* [REQUIRED WORK] In these entries, tally the lines where "none" occurs. Respond with only the count.

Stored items

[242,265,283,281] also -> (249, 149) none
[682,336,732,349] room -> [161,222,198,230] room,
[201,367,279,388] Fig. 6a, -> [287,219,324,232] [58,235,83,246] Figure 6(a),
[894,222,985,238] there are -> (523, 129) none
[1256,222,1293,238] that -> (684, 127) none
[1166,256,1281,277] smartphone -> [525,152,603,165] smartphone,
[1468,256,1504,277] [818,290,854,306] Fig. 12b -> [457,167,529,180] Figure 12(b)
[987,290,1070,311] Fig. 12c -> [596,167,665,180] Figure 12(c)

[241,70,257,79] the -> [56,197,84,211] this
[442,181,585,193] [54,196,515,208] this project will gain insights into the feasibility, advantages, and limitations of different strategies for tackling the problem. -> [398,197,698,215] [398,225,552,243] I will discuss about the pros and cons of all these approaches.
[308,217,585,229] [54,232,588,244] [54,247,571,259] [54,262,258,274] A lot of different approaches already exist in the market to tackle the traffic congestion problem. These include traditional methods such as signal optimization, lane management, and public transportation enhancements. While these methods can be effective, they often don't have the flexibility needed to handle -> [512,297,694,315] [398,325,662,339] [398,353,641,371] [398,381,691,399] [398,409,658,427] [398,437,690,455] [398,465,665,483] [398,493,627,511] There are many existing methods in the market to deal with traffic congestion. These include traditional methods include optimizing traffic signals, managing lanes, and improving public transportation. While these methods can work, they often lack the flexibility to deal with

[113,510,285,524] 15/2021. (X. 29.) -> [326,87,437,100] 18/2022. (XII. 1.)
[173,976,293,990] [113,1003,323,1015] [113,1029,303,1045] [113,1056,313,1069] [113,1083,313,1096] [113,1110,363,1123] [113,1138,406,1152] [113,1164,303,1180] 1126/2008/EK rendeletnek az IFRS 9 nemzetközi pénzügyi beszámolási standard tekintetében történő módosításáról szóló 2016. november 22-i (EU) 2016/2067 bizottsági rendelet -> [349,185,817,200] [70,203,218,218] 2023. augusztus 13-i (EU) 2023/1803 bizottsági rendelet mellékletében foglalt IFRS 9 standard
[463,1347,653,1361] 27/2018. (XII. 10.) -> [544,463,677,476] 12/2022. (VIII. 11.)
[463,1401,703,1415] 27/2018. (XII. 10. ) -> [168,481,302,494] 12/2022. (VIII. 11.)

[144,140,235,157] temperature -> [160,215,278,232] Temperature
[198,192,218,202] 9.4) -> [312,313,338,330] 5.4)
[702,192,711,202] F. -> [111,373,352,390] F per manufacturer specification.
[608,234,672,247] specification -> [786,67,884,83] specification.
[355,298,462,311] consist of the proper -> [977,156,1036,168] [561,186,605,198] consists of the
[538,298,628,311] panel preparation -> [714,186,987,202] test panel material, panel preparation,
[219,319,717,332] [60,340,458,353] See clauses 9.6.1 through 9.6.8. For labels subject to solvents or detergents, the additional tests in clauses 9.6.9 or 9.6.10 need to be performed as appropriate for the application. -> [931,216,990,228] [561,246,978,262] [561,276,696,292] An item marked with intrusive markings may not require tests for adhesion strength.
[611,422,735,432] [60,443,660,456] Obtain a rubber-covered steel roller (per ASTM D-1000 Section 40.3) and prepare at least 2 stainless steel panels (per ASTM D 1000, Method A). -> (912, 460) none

* [EXERCISE RESPONSE] 4